31 U.S. troops killed when helicopter shot down by Taliban
This weekend, we lost 31 members of our U.S. military in a horrific helicopter crash in Afghanistan.
The Associated Press has learned that more than 20 Navy SEALs from the unit that killed Osama bin Laden were among those lost in a helicopter crash in Afghanistan.
The operators from SEAL Team Six were flown by a crew of the 160th Special Operations Aviation Regiment. That’s according to one current and one former U.S. official. Both spoke on condition of anonymity because families are still being notified of the loss of their loved ones.
One source says the team was thought to include 22 SEALs, three Air Force air controllers, seven Afghan Army troops, a dog and his handler, and a civilian interpreter, plus the helicopter crew.
The sources thought this was the largest single loss of life ever for SEAL Team Six, known as the Naval Special Warfare Development Group.

[MATERIAL PROVIDED]

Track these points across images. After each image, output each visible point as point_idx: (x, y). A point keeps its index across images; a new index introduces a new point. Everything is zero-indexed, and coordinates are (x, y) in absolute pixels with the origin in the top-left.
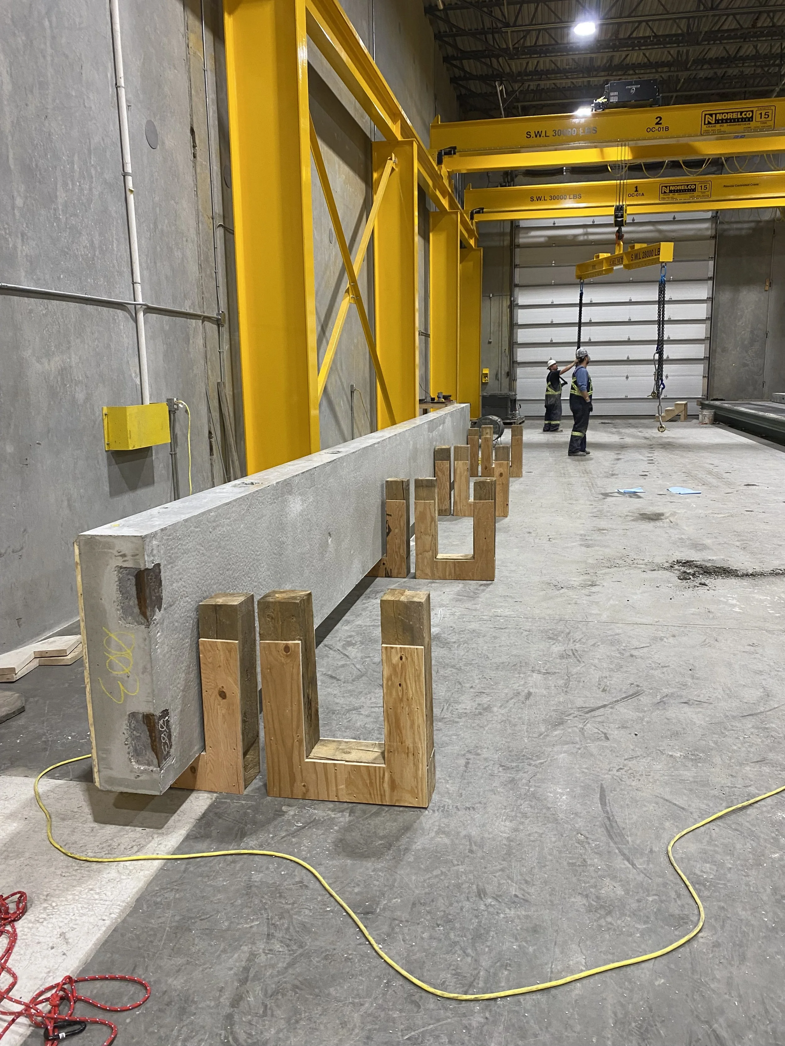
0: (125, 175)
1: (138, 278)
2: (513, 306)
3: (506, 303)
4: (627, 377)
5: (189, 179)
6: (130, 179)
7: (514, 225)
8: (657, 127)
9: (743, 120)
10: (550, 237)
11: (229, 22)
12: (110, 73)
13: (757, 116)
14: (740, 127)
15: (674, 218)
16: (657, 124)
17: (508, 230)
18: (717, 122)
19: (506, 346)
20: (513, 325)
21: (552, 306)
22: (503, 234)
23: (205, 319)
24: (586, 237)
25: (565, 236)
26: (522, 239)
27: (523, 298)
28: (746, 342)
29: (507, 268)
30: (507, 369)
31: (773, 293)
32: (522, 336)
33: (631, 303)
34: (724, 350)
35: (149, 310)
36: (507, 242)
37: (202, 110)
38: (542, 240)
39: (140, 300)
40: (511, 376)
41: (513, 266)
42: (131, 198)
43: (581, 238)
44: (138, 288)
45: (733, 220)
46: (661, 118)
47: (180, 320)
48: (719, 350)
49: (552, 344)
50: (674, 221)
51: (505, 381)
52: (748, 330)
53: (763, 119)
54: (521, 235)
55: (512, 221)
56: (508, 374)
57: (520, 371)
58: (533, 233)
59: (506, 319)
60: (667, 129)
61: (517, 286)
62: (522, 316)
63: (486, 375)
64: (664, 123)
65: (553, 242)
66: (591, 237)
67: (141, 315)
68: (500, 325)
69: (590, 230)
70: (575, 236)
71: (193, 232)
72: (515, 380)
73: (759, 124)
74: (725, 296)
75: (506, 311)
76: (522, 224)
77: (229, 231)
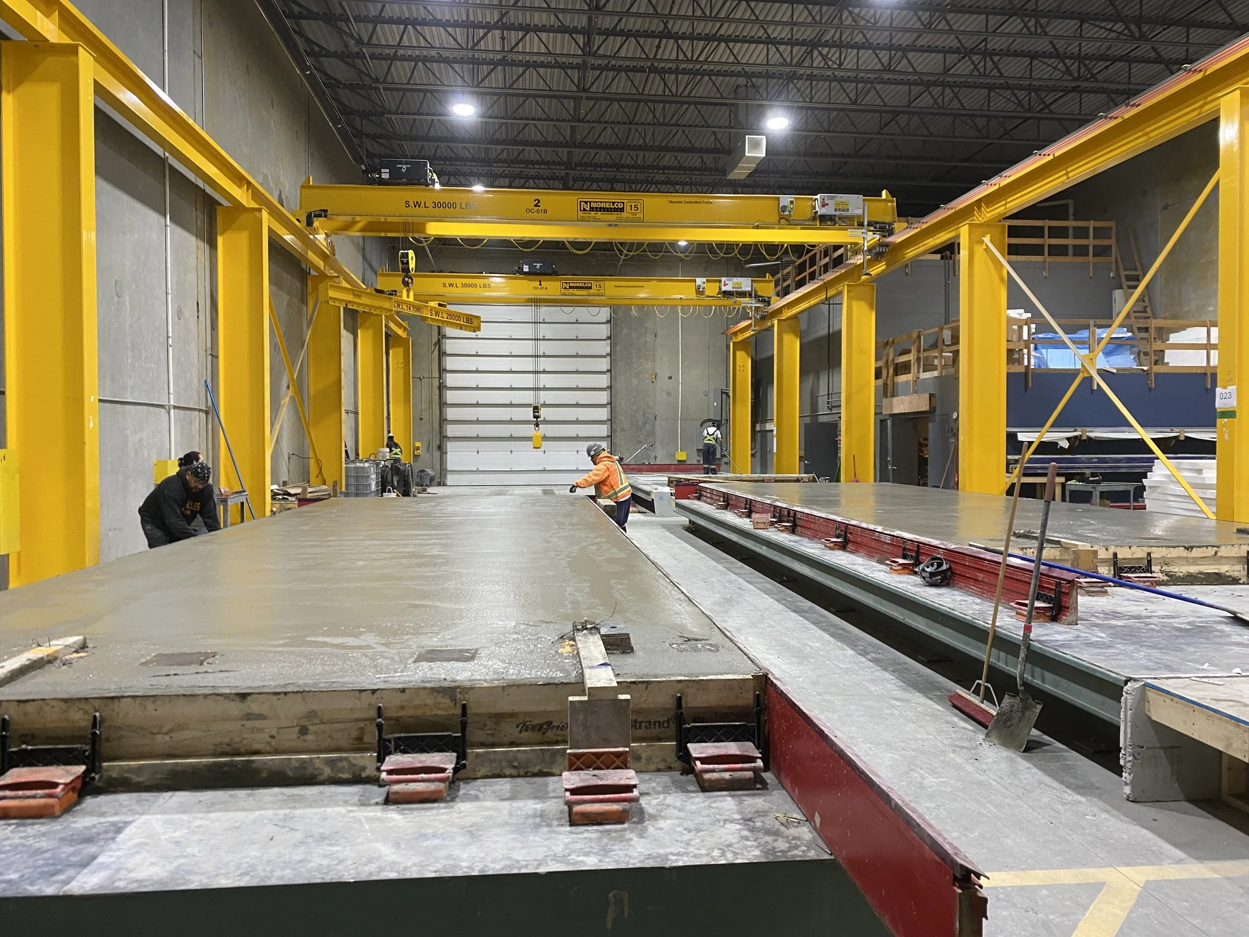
0: (168, 337)
1: (172, 391)
2: (442, 387)
4: (544, 452)
5: (196, 331)
6: (170, 340)
8: (536, 208)
9: (616, 210)
11: (220, 240)
12: (164, 288)
13: (627, 208)
14: (613, 216)
16: (536, 206)
18: (592, 209)
20: (443, 404)
23: (200, 410)
34: (623, 430)
35: (175, 407)
37: (203, 290)
39: (172, 403)
40: (441, 451)
42: (170, 349)
44: (172, 396)
46: (539, 201)
47: (188, 412)
48: (619, 430)
51: (435, 454)
53: (633, 211)
56: (439, 447)
57: (451, 445)
59: (436, 398)
60: (545, 211)
61: (445, 370)
63: (418, 448)
64: (542, 206)
67: (172, 411)
68: (431, 403)
71: (196, 360)
72: (445, 454)
73: (629, 215)
77: (215, 357)
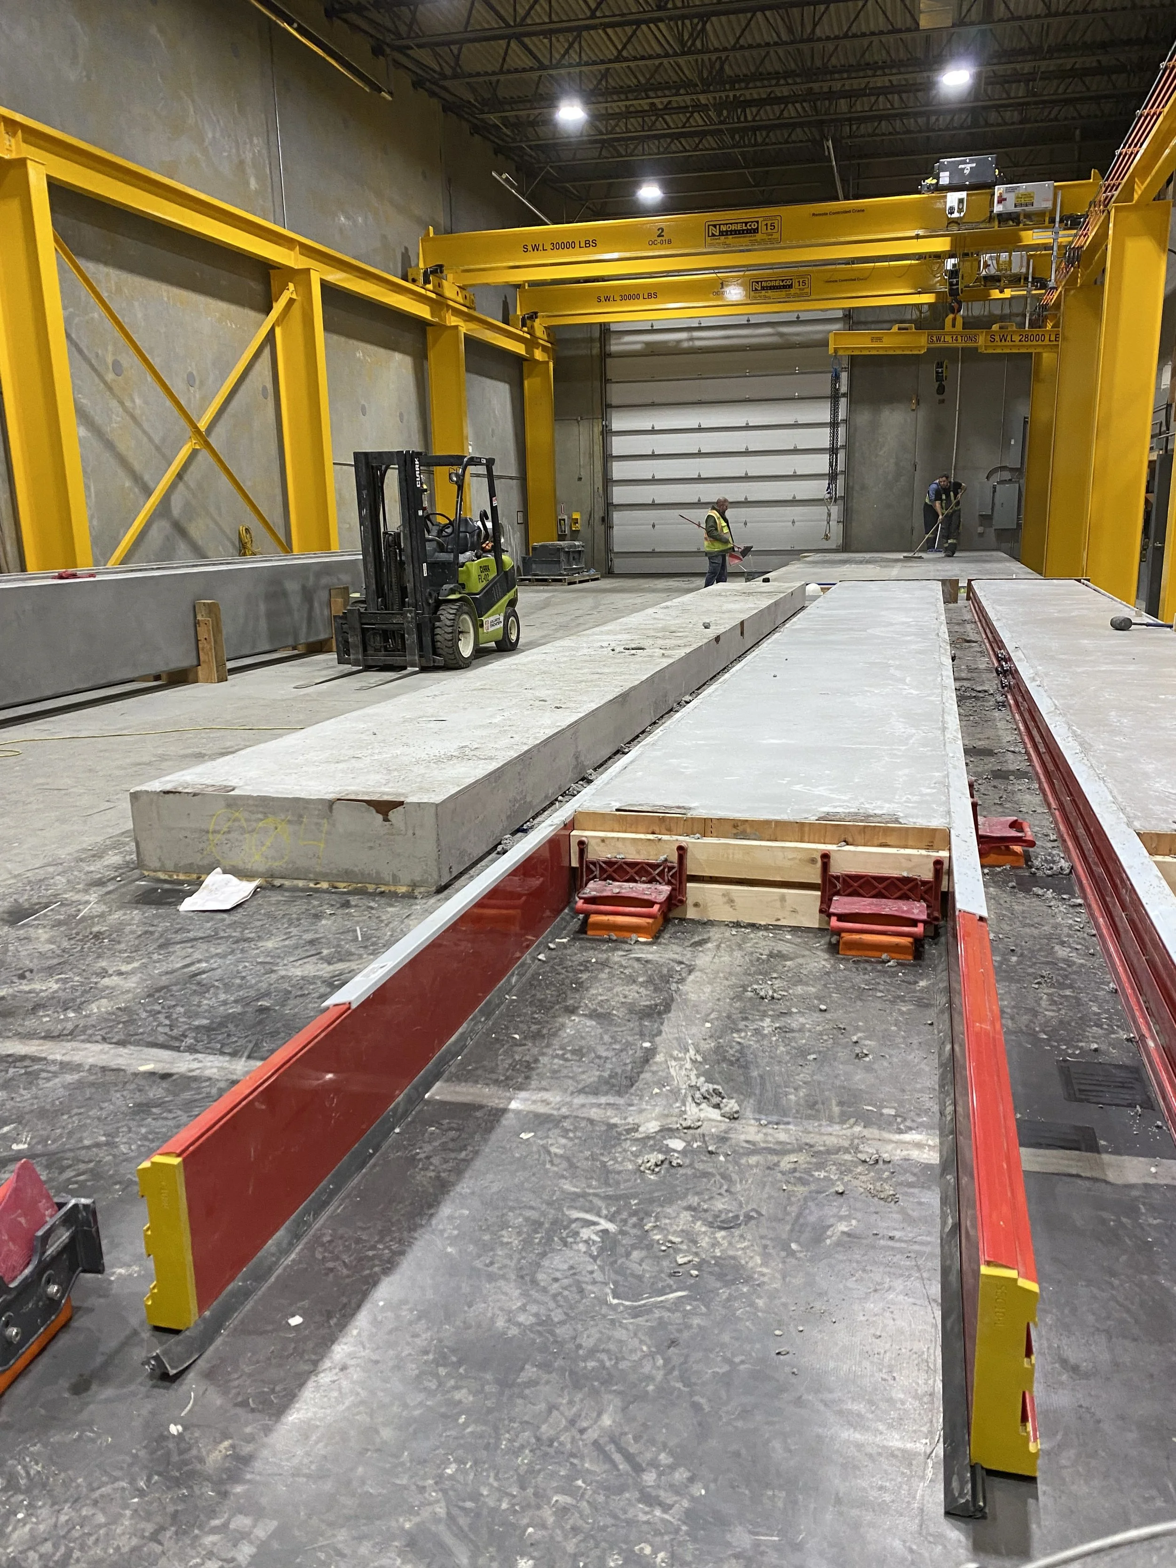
2: (607, 433)
3: (597, 429)
4: (746, 524)
7: (605, 330)
10: (648, 344)
15: (798, 317)
17: (597, 334)
19: (599, 484)
20: (607, 458)
21: (653, 431)
22: (592, 340)
24: (691, 343)
25: (665, 342)
26: (615, 347)
27: (618, 423)
28: (890, 477)
29: (597, 384)
30: (601, 514)
31: (922, 414)
32: (619, 470)
33: (747, 428)
34: (863, 487)
36: (596, 351)
38: (638, 347)
40: (606, 521)
41: (606, 381)
43: (685, 345)
45: (870, 319)
48: (857, 487)
49: (654, 481)
50: (798, 322)
51: (600, 529)
52: (892, 461)
54: (613, 342)
55: (600, 324)
56: (603, 519)
57: (617, 516)
58: (628, 339)
59: (598, 449)
61: (610, 406)
62: (618, 446)
63: (576, 521)
65: (652, 351)
66: (698, 343)
68: (592, 456)
69: (696, 334)
70: (679, 342)
72: (611, 527)
74: (863, 418)
75: (598, 438)
76: (613, 328)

[REQUIRED ACTION 1]
Answer these questions from the article on the Afghanistan helicopter crash:
(a) Which unit's crew flew the SEAL Team Six operators?
(b) Why did the two officials speak on condition of anonymity?
(c) By what other name is SEAL Team Six known?
[REQUIRED ACTION 2] Extend the article on the Afghanistan helicopter crash with a few more sentences that pick up after its final line.

[EXERCISE RESULT 1]
(a) The 160th Special Operations Aviation Regiment.
(b) Because families were still being notified of the loss of their loved ones.
(c) The Naval Special Warfare Development Group.

[EXERCISE RESULT 2]
The New York Times is reporting that the helicopter was shot down by a Taliban RPG.
In the deadliest day for American forces in the nearly decade-long war in Afghanistan, insurgents shot down a Chinook transport helicopter on Saturday, killing 30 Americans, including some Navy Seal commandos from the unit that killed Osama bin Laden, as well as 8 Afghans, American and Afghan officials said.
The helicopter, on a night-raid mission in the Tangi Valley of Wardak Province, to the west of Kabul, was most likely brought down by a rocket-propelled grenade, one coalition official said.
The Taliban claimed responsibility for the attack, and they could hardly have found a more valuable target: American officials said that 22 of the dead were Navy Seal commandos, including members of Seal Team 6. Other commandos from that team conducted the raid in Abbottabad, Pakistan, that killed Bin Laden in May. The officials said that those who were killed Saturday were not involved in the Pakistan mission.
Our hearts go out to the friends and families of those valiant warriors.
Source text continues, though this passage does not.